Great. So each time I call set, it triggers an invalidation, and the function is rerun. So things are working as expected. Now let's get a little bit more insight into what's happening by putting a debugger statement into the get function itself. So right inside of the get function here, I'll just put a debugger statement. And that'll allow us to take a look at what the stack is at the time that this function gets called.
We'll make it a little bit larger here so we can see what's happening. And take a look at the stack over on the right. Here's where we're calling auto run, and here's where the computation gets created. Let me pick a nicer color so we can see. Here's the auto run, and here's the computation. So that's getting created here at a previous point in the call stack. Then we call our function, say hello.
And inside the say hello function, we call the get function of the reactive data source. And that's where we are right at this point. Now, when we check to see whether or not tracker is active-- that means that a computation was set at some previous point-- the answer will be yes, it is. Because we've set a computation. So let's step through the debugger and see that that is true.
It is, and so now we get the current computation. And by looking into the local scope variables down here, we can take a look at the object. Notice it has an ID, just like before. And we're going to take that and put this object, this entire object, onto this map. We're going to store it away for later. We're going to store it by its ID. And that's what this line right here is doing. And then just return the value that we have currently. OK
Now let's take a look at that name reactive data source in the console. I'll line a watch expression, and I'll just type the name variable. And that'll let us inspect the object up here close to the call stack. And notice it currently has a value of Chris, and this comps object is storing the current computation that we were running previously.
Now let's go and change the value of the reactive variable, but we'll put a debug statement in the set function first. I'll call this set function with a value of two, and I went ahead off camera and put the debug statement in there. And here we get dropped into the set function, and we'll step through it. First we'll set the new value.
And let's open up the name object in our watch so that we can see, now the new value is two. And now we're going to loop through all of these computations, and just call invalidate on each one. Now again, this queues up the invalidation, or it queues up the computation to rerun at a later time. So we're not going to see the names printed quite yet. But then when I press Play, you'll see the function rerun again. So there's name two printed to the console.
Now one of the great things about this design, or one of the interesting things about it, is that this name reactive variable doesn't need to know anything about this function. So notice we're not calling say hello directly by name in here.
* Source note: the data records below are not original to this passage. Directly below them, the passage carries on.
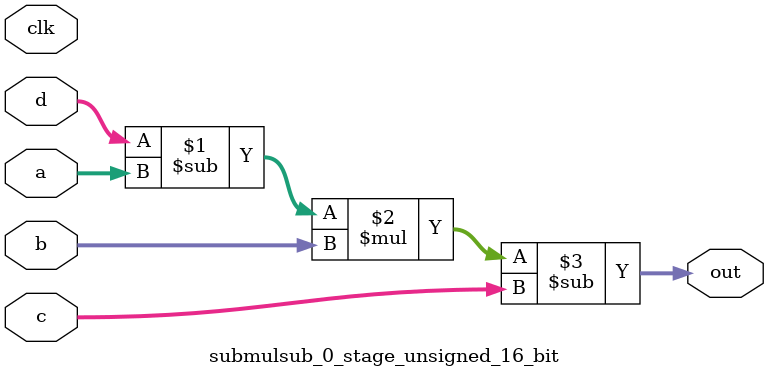
<source format=sv>
(* use_dsp = "yes" *) module submulsub_0_stage_unsigned_16_bit(
	input  [15:0] a,
	input  [15:0] b,
	input  [15:0] c,
	input  [15:0] d,
	output [15:0] out,
	input clk);

	assign out = ((d - a) * b) - c;
endmodule

</source>
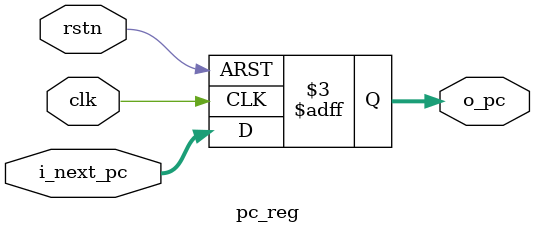
<source format=sv>
/* Creator: ZY (Jiyoon An) */

module pc_reg(
    input clk,
    input rstn,
    input      [31:0] i_next_pc,
    output reg [31:0] o_pc
);

    always @(posedge clk or negedge rstn) begin
        if(!rstn) begin
            o_pc <= 32'h0;
        end
        else begin
            o_pc <= i_next_pc;
        end
    end

endmodule

</source>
All we're doing is checking to see whether or not there's a current computation. So this level of indirection allows code that was written by different people to both participate in the reactive system. The only requirement is that a computation be created at some point previously in the call stack.
So to recap what we just looked at here, we created a reactive variable called Name. And in that we're going to store an object of computations by ID. So this'll be a computation C1. And we could store as many as we want because keep in mind that the reactive variable could be used in multiple places. And then every single time we call a set, just loop through. Let me change the color. We can just loop through these computations and just invalidate each one of them.